Architecturally, Van Ness–UDC is similar to other stations along the underground stretch of the Red Line between Woodley Park and Medical Center. Because of the high cost of the four-coffer waffle design and the relative large depth of these stations, pre-fabricated concrete segments were shipped to the construction site and placed together to form the structure of the station. This resulted in what is now known as the "Arch I" station design of the Washington Metro.

Access to the station is provided by banks of escalators on either side of Connecticut Avenue, north of Veazey Terrace, which meet in an upper mezzanine and connect to a set of three long escalators to reach fare control.

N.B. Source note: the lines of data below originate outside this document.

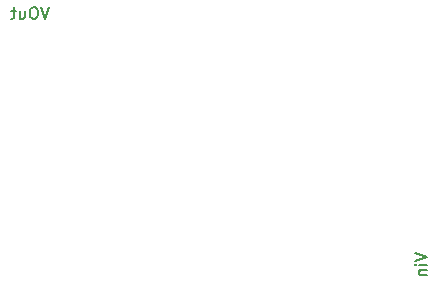
<source format=gbr>
G04 #@! TF.GenerationSoftware,KiCad,Pcbnew,(5.1.4)-1*
G04 #@! TF.CreationDate,2020-02-11T18:35:20-06:00*
G04 #@! TF.ProjectId,SensorBoard,53656e73-6f72-4426-9f61-72642e6b6963,rev?*
G04 #@! TF.SameCoordinates,Original*
G04 #@! TF.FileFunction,Other,Fab,Bot*
%FSLAX46Y46*%
G04 Gerber Fmt 4.6, Leading zero omitted, Abs format (unit mm)*
G04 Created by KiCad (PCBNEW (5.1.4)-1) date 2020-02-11 18:35:20*
%MOMM*%
%LPD*%
G04 APERTURE LIST*
%ADD10C,0.150000*%
G04 APERTURE END LIST*
D10*
X134203238Y-60690380D02*
X133869904Y-61690380D01*
X133536571Y-60690380D01*
X133012761Y-60690380D02*
X132822285Y-60690380D01*
X132727047Y-60738000D01*
X132631809Y-60833238D01*
X132584190Y-61023714D01*
X132584190Y-61357047D01*
X132631809Y-61547523D01*
X132727047Y-61642761D01*
X132822285Y-61690380D01*
X133012761Y-61690380D01*
X133108000Y-61642761D01*
X133203238Y-61547523D01*
X133250857Y-61357047D01*
X133250857Y-61023714D01*
X133203238Y-60833238D01*
X133108000Y-60738000D01*
X133012761Y-60690380D01*
X131727047Y-61023714D02*
X131727047Y-61690380D01*
X132155619Y-61023714D02*
X132155619Y-61547523D01*
X132108000Y-61642761D01*
X132012761Y-61690380D01*
X131869904Y-61690380D01*
X131774666Y-61642761D01*
X131727047Y-61595142D01*
X131393714Y-61023714D02*
X131012761Y-61023714D01*
X131250857Y-60690380D02*
X131250857Y-61547523D01*
X131203238Y-61642761D01*
X131108000Y-61690380D01*
X131012761Y-61690380D01*
X165211380Y-81506190D02*
X166211380Y-81839523D01*
X165211380Y-82172857D01*
X166211380Y-82506190D02*
X165544714Y-82506190D01*
X165211380Y-82506190D02*
X165259000Y-82458571D01*
X165306619Y-82506190D01*
X165259000Y-82553809D01*
X165211380Y-82506190D01*
X165306619Y-82506190D01*
X165544714Y-82982380D02*
X166211380Y-82982380D01*
X165639952Y-82982380D02*
X165592333Y-83030000D01*
X165544714Y-83125238D01*
X165544714Y-83268095D01*
X165592333Y-83363333D01*
X165687571Y-83410952D01*
X166211380Y-83410952D01*
M02*

</source>
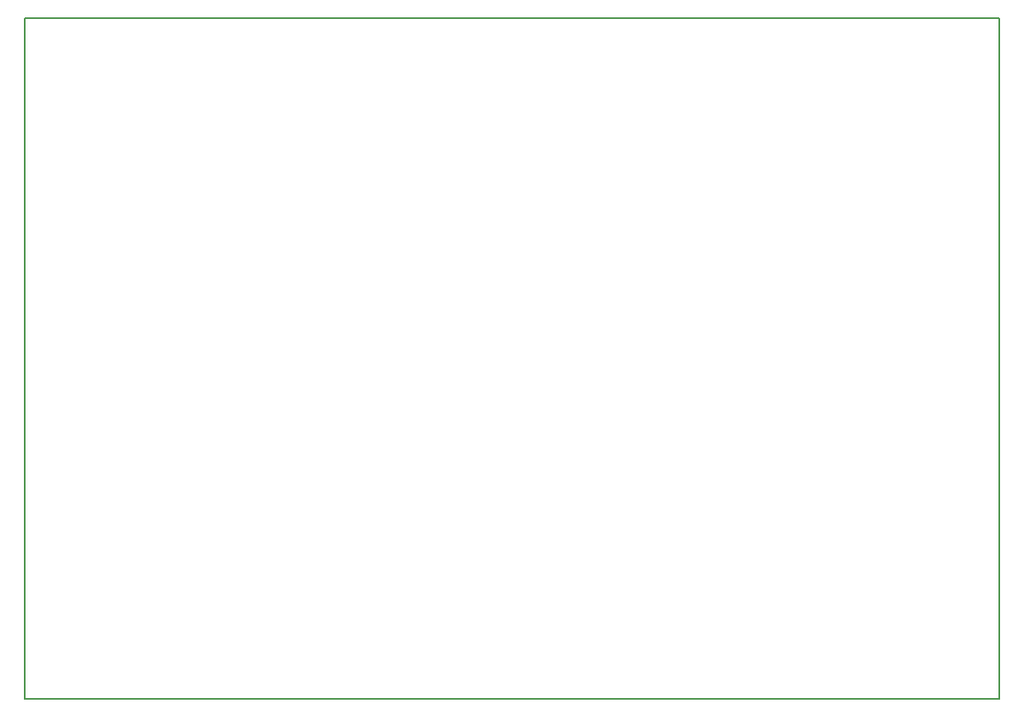
<source format=gbr>
%TF.GenerationSoftware,KiCad,Pcbnew,(6.0.9)*%
%TF.CreationDate,2022-11-17T17:06:12-06:00*%
%TF.ProjectId,IR2IP,49523249-502e-46b6-9963-61645f706362,rev?*%
%TF.SameCoordinates,PX55fe290PY8062360*%
%TF.FileFunction,Profile,NP*%
%FSLAX46Y46*%
G04 Gerber Fmt 4.6, Leading zero omitted, Abs format (unit mm)*
G04 Created by KiCad (PCBNEW (6.0.9)) date 2022-11-17 17:06:12*
%MOMM*%
%LPD*%
G01*
G04 APERTURE LIST*
%TA.AperFunction,Profile*%
%ADD10C,0.150000*%
%TD*%
G04 APERTURE END LIST*
D10*
X0Y70000000D02*
X100000000Y70000000D01*
X0Y0D02*
X0Y70000000D01*
X100000000Y0D02*
X0Y0D01*
X100000000Y70000000D02*
X100000000Y0D01*
M02*

</source>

An elevator on the southwest corner of the intersection connects directly to the main mezzanine.

==History==
The station opened on December 5, 1981. Its opening coincided with the completion of 2.1 mi of rail northwest of the Dupont Circle station and the opening of the Cleveland Park and Woodley Park stations. It served as the northwestern terminus of the Red Line until the opening of an extension to the then-named Grosvenor station on August 25, 1984.